Materials provided:
Content starts
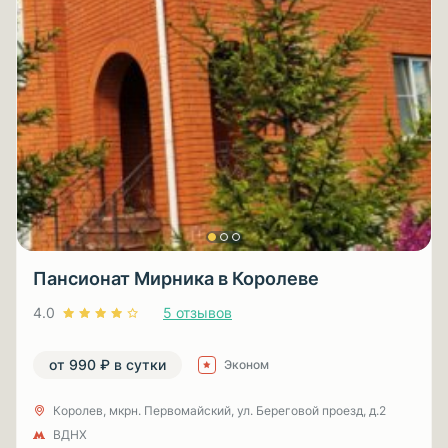
Пансионат Мирника в Королеве
4.0
5 отзывов
от 990 ₽ в сутки
Эконом
Королев, мкрн. Первомайский, ул. Береговой проезд, д.2
ВДНХ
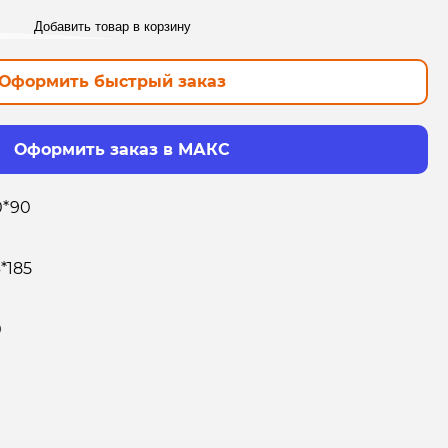
Добавить товар в корзину
Оформить быстрый заказ
Оформить заказ в МАКС
0*90
*185
0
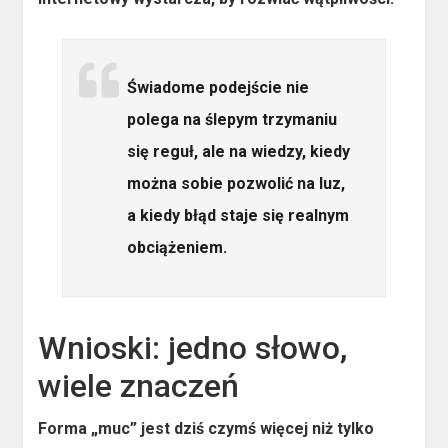
Świadome podejście nie
polega na ślepym trzymaniu
się reguł, ale na wiedzy, kiedy
można sobie pozwolić na luz,
a kiedy błąd staje się realnym
obciążeniem.
Wnioski: jedno słowo,
wiele znaczeń
Forma „muc” jest dziś czymś więcej niż tylko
Content ends
What you have to do: The reply must hold exactly the lines from the one containing "polega na ślepym trzymaniu" to the last line of the entries, and nothing more.

Reply to the task:
polega na ślepym trzymaniu
się reguł, ale na wiedzy, kiedy
można sobie pozwolić na luz,
a kiedy błąd staje się realnym
obciążeniem.
Wnioski: jedno słowo,
wiele znaczeń
Forma „muc” jest dziś czymś więcej niż tylko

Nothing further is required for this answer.